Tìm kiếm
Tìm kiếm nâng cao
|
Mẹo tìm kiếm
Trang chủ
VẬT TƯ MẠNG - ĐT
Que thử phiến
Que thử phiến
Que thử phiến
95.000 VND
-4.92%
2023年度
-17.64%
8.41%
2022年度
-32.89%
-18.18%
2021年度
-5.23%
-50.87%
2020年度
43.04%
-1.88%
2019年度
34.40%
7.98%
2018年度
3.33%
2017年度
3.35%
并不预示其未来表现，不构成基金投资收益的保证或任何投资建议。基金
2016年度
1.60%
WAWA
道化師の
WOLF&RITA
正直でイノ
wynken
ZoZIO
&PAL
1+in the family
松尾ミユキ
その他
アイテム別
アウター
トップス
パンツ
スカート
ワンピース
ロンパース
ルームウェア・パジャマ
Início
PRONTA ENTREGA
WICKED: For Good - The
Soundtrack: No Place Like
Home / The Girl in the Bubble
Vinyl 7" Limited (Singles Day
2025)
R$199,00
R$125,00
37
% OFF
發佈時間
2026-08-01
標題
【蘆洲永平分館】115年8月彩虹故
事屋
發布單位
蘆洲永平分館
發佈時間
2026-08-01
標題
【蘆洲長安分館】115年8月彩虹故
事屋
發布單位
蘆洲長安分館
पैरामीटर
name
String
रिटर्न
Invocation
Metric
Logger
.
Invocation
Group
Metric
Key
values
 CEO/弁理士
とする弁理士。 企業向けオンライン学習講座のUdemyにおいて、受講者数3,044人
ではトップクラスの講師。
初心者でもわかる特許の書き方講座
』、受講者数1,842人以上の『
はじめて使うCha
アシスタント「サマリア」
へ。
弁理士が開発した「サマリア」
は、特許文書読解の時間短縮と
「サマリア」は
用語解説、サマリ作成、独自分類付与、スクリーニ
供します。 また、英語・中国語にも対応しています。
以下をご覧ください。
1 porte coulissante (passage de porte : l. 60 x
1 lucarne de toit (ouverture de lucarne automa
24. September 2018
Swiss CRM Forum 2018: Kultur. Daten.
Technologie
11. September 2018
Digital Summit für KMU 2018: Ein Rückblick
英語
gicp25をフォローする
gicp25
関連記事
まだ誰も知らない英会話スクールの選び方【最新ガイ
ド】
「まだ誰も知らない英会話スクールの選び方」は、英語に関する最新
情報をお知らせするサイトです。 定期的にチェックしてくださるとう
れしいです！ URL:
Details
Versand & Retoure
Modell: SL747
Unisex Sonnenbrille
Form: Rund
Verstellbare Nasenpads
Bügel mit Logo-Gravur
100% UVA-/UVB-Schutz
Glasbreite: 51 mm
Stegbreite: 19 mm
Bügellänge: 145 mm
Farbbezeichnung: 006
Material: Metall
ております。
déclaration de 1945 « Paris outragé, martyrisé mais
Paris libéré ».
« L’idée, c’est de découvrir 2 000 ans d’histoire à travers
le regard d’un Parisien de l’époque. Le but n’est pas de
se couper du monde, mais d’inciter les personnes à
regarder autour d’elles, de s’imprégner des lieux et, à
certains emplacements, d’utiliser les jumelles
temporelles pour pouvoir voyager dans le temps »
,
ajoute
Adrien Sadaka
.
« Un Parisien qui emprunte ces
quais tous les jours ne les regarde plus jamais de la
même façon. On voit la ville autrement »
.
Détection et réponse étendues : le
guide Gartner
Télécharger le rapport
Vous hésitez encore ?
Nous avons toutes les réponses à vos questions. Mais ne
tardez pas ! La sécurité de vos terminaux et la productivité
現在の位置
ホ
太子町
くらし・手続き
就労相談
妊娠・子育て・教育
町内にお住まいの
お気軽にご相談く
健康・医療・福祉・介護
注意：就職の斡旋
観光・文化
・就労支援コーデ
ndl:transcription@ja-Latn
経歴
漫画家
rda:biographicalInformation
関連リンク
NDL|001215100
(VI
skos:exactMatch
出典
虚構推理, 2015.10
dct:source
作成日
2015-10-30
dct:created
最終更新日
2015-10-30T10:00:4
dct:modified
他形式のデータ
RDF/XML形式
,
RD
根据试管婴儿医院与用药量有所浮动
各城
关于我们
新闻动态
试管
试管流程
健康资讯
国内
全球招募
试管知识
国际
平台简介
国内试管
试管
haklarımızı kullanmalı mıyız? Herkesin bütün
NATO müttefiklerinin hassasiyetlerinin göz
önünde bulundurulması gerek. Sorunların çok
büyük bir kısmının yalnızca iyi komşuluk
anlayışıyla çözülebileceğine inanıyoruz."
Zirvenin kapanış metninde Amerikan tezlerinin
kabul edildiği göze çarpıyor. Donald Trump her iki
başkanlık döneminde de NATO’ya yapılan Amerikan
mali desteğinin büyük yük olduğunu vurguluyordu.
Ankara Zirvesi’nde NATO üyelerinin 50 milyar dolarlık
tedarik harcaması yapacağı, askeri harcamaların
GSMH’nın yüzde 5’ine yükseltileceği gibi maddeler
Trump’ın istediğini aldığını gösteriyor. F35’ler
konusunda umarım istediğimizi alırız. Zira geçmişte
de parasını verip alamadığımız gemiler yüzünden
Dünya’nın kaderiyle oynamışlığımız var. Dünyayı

▶ **Problem requirements**
The lines running from the start of the data through the one that contains "Swiss CRM Forum 2018: Kultur. Daten." should be reproduced exactly, and only those.

▶ **Reply to the exercise**
Tìm kiếm
Tìm kiếm nâng cao
|
Mẹo tìm kiếm
Trang chủ
VẬT TƯ MẠNG - ĐT
Que thử phiến
Que thử phiến
Que thử phiến
95.000 VND
-4.92%
2023年度
-17.64%
8.41%
2022年度
-32.89%
-18.18%
2021年度
-5.23%
-50.87%
2020年度
43.04%
-1.88%
2019年度
34.40%
7.98%
2018年度
3.33%
2017年度
3.35%
并不预示其未来表现，不构成基金投资收益的保证或任何投资建议。基金
2016年度
1.60%
WAWA
道化師の
WOLF&RITA
正直でイノ
wynken
ZoZIO
&PAL
1+in the family
松尾ミユキ
その他
アイテム別
アウター
トップス
パンツ
スカート
ワンピース
ロンパース
ルームウェア・パジャマ
Início
PRONTA ENTREGA
WICKED: For Good - The
Soundtrack: No Place Like
Home / The Girl in the Bubble
Vinyl 7" Limited (Singles Day
2025)
R$199,00
R$125,00
37
% OFF
發佈時間
2026-08-01
標題
【蘆洲永平分館】115年8月彩虹故
事屋
發布單位
蘆洲永平分館
發佈時間
2026-08-01
標題
【蘆洲長安分館】115年8月彩虹故
事屋
發布單位
蘆洲長安分館
पैरामीटर
name
String
रिटर्न
Invocation
Metric
Logger
.
Invocation
Group
Metric
Key
values
 CEO/弁理士
とする弁理士。 企業向けオンライン学習講座のUdemyにおいて、受講者数3,044人
ではトップクラスの講師。
初心者でもわかる特許の書き方講座
』、受講者数1,842人以上の『
はじめて使うCha
アシスタント「サマリア」
へ。
弁理士が開発した「サマリア」
は、特許文書読解の時間短縮と
「サマリア」は
用語解説、サマリ作成、独自分類付与、スクリーニ
供します。 また、英語・中国語にも対応しています。
以下をご覧ください。
1 porte coulissante (passage de porte : l. 60 x
1 lucarne de toit (ouverture de lucarne automa
24. September 2018
Swiss CRM Forum 2018: Kultur. Daten.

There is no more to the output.